Would you return the lines that run from the start of the data below to the line with "войны. В то", both included, exactly as written and without pictures?

= SUPPLIED RECORDS =
=== Section Start ===
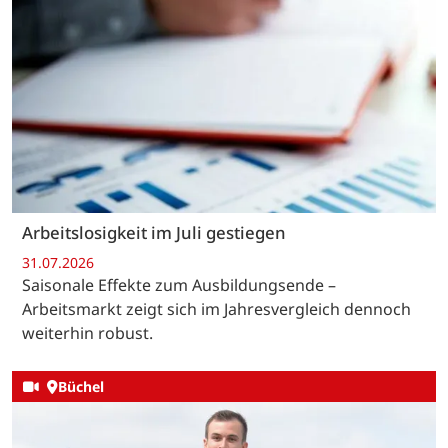
Arbeitslosigkeit im Juli gestiegen
31.07.2026
Saisonale Effekte zum Ausbildungsende –
Arbeitsmarkt zeigt sich im Jahresvergleich dennoch
weiterhin robust.
Büchel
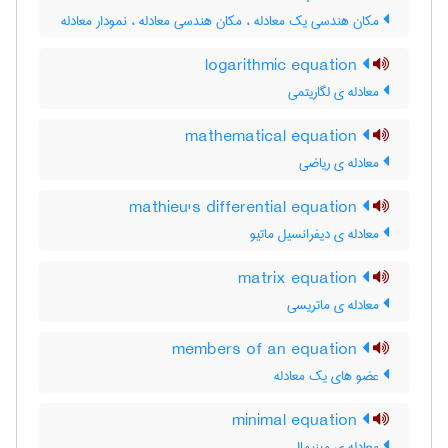
مکان هندسی یک معادله ، مکان هندسی معادله ، نمودار معادله
logarithmic equation
معادله ی لگاریتمی
mathematical equation
معادله ی ریاضی
mathieu's differential equation
معادله ی دیفرانسیل ماتیو
matrix equation
معادله ی ماتریسی
members of an equation
عضو های یک معادله
minimal equation
معادله ی مینیمال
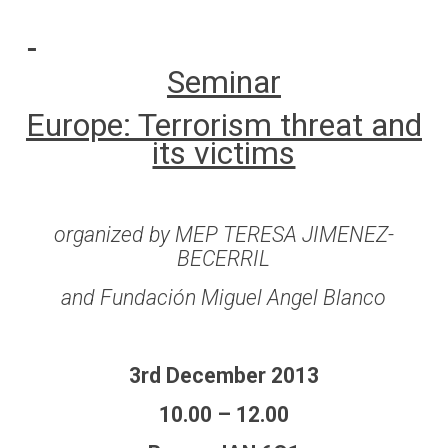
Seminar
Europe
: Terrorism threat and
its victims
organized by MEP TERESA JIMENEZ-
BECERRIL
and Fundación Miguel Angel Blanco
3rd December 2013
10.00 – 12.00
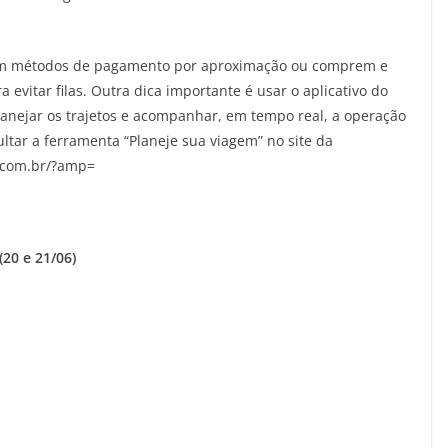
izem métodos de pagamento por aproximação ou comprem e
evitar filas. Outra dica importante é usar o aplicativo do
lanejar os trajetos e acompanhar, em tempo real, a operação
ltar a ferramenta “Planeje sua viagem” no site da
o.com.br/?amp=
20 e 21/06)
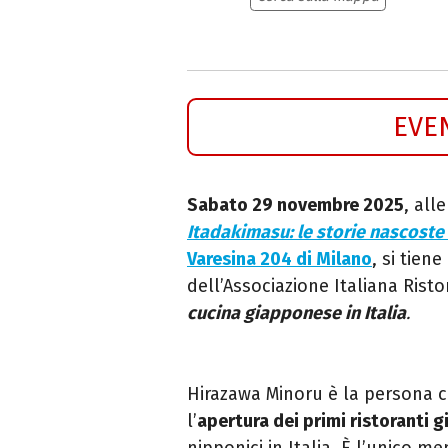
EVE
Sabato 29 novembre 2025
, all
Itadakimasu: le storie nascoste
Varesina 204 di Milano
, si tien
dell’Associazione Italiana Risto
cucina giapponese in Italia
.
Hirazawa Minoru è la persona 
l’
apertura dei primi ristoranti 
nipponici in Italia. È l’unico m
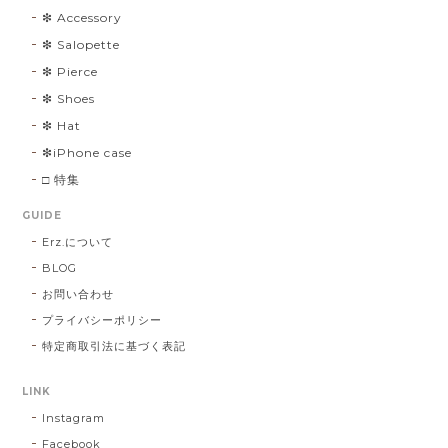
❇︎ Accessory
❇︎ Salopette
❇︎ Pierce
❇︎ Shoes
❇︎ Hat
❇︎iPhone case
□ 特集
GUIDE
Erz.について
BLOG
お問い合わせ
プライバシーポリシー
特定商取引法に基づく表記
LINK
Instagram
Facebook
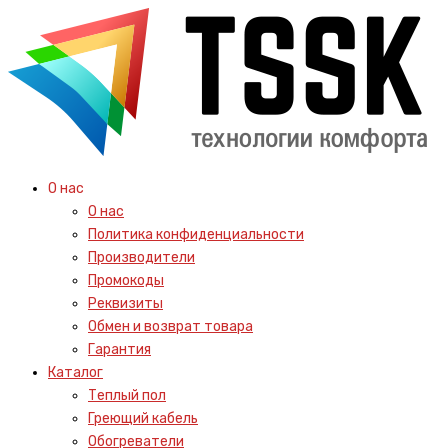
О нас
О нас
Политика конфиденциальности
Производители
Промокоды
Реквизиты
Обмен и возврат товара
Гарантия
Каталог
Теплый пол
Греющий кабель
Обогреватели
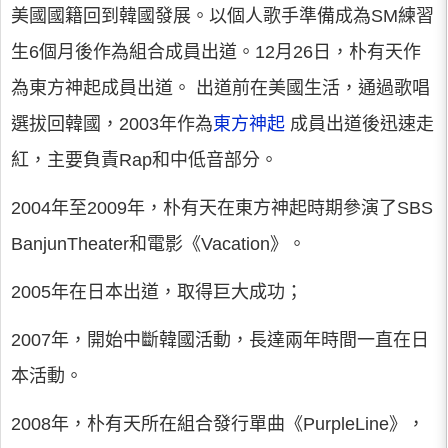
美國國籍回到韓國發展。以個人歌手準備成為SM練習
生6個月後作為組合成員出道。12月26日，朴有天作
為東方神起成員出道。 出道前在美國生活，通過歌唱
選拔回韓國，2003年作為
東方神起
成員出道後迅速走
紅，主要負責Rap和中低音部分。
2004年至2009年，朴有天在東方神起時期參演了SBS
BanjunTheater和電影《Vacation》。
2005年在日本出道，取得巨大成功；
2007年，開始中斷韓國活動，長達兩年時間一直在日
本活動。
2008年，朴有天所在組合發行單曲《PurpleLine》，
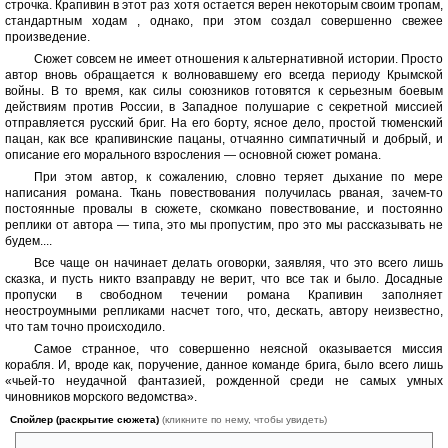
строчка. Крапивин в этот раз хотя остается верен некоторым своим тропам,
стандартным ходам , однако, при этом создал совершенно свежее
произведение.
Сюжет совсем не имеет отношения к альтернативной истории. Просто
автор вновь обращается к волновавшему его всегда периоду Крымской
войны. В то время, как силы союзников готовятся к серьезным боевым
действиям против России, в Западное полушарие с секретной миссией
отправляется русский бриг. На его борту, ясное дело, простой тюменский
пацан, как все крапивинские пацаны, отчаянно симпатичный и добрый, и
описание его морального взросления — основной сюжет романа.
При этом автор, к сожалению, словно теряет дыхание по мере
написания романа. Ткань повествования получилась рваная, зачем-то
постоянные провалы в сюжете, скомкано повествование, и постоянно
реплики от автора — типа, это мы пропустим, про это мы рассказывать не
будем....
Все чаще он начинает делать оговорки, заявляя, что это всего лишь
сказка, и пусть никто взаправду не верит, что все так и было. Досадные
пропуски в свободном течении романа Крапивин заполняет
неостроумными репликами насчет того, что, дескать, автору неизвестно,
что там точно происходило.
Самое странное, что совершенно неясной оказывается миссия
корабля. И, вроде как, поручение, данное команде брига, было всего лишь
«чьей-то неудачной фантазией, рожденной среди не самых умных
чиновников морского ведомства».
Спойлер (раскрытие сюжета)
(кликните по нему, чтобы увидеть)
Пожалуй, это едва ли не насмешка над теми событиями, которые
=== Section End ===
= TASK SOLUTION =
Arbeitslosigkeit im Juli gestiegen
31.07.2026
Saisonale Effekte zum Ausbildungsende –
Arbeitsmarkt zeigt sich im Jahresvergleich dennoch
weiterhin robust.
Büchel
مکان هندسی یک معادله ، مکان هندسی معادله ، نمودار معادله
logarithmic equation
معادله ی لگاریتمی
mathematical equation
معادله ی ریاضی
mathieu's differential equation
معادله ی دیفرانسیل ماتیو
matrix equation
معادله ی ماتریسی
members of an equation
عضو های یک معادله
minimal equation
معادله ی مینیمال
Seminar
Europe
: Terrorism threat and
its victims
organized by MEP TERESA JIMENEZ-
BECERRIL
and Fundación Miguel Angel Blanco
3rd December 2013
10.00 – 12.00
izem métodos de pagamento por aproximação ou comprem e
evitar filas. Outra dica importante é usar o aplicativo do
lanejar os trajetos e acompanhar, em tempo real, a operação
ltar a ferramenta “Planeje sua viagem” no site da
o.com.br/?amp=
20 e 21/06)
EVE
Sabato 29 novembre 2025
, all
Itadakimasu: le storie nascoste
Varesina 204 di Milano
, si tien
dell’Associazione Italiana Risto
cucina giapponese in Italia
.
Hirazawa Minoru è la persona 
l’
apertura dei primi ristoranti 
nipponici in Italia. È l’unico m
❇︎ Accessory
❇︎ Salopette
❇︎ Pierce
❇︎ Shoes
❇︎ Hat
❇︎iPhone case
□ 特集
GUIDE
Erz.について
BLOG
お問い合わせ
プライバシーポリシー
特定商取引法に基づく表記
LINK
Instagram
Facebook
О нас
О нас
Политика конфиденциальности
Производители
Промокоды
Реквизиты
Обмен и возврат товара
Гарантия
Каталог
Теплый пол
Греющий кабель
Обогреватели
美國國籍回到韓國發展。以個人歌手準備成為SM練習
生6個月後作為組合成員出道。12月26日，朴有天作
為東方神起成員出道。 出道前在美國生活，通過歌唱
選拔回韓國，2003年作為
東方神起
成員出道後迅速走
紅，主要負責Rap和中低音部分。
2004年至2009年，朴有天在東方神起時期參演了SBS
BanjunTheater和電影《Vacation》。
2005年在日本出道，取得巨大成功；
2007年，開始中斷韓國活動，長達兩年時間一直在日
本活動。
2008年，朴有天所在組合發行單曲《PurpleLine》，
строчка. Крапивин в этот раз хотя остается верен некоторым своим тропам,
стандартным ходам , однако, при этом создал совершенно свежее
произведение.
Сюжет совсем не имеет отношения к альтернативной истории. Просто
автор вновь обращается к волновавшему его всегда периоду Крымской
войны. В то время, как силы союзников готовятся к серьезным боевым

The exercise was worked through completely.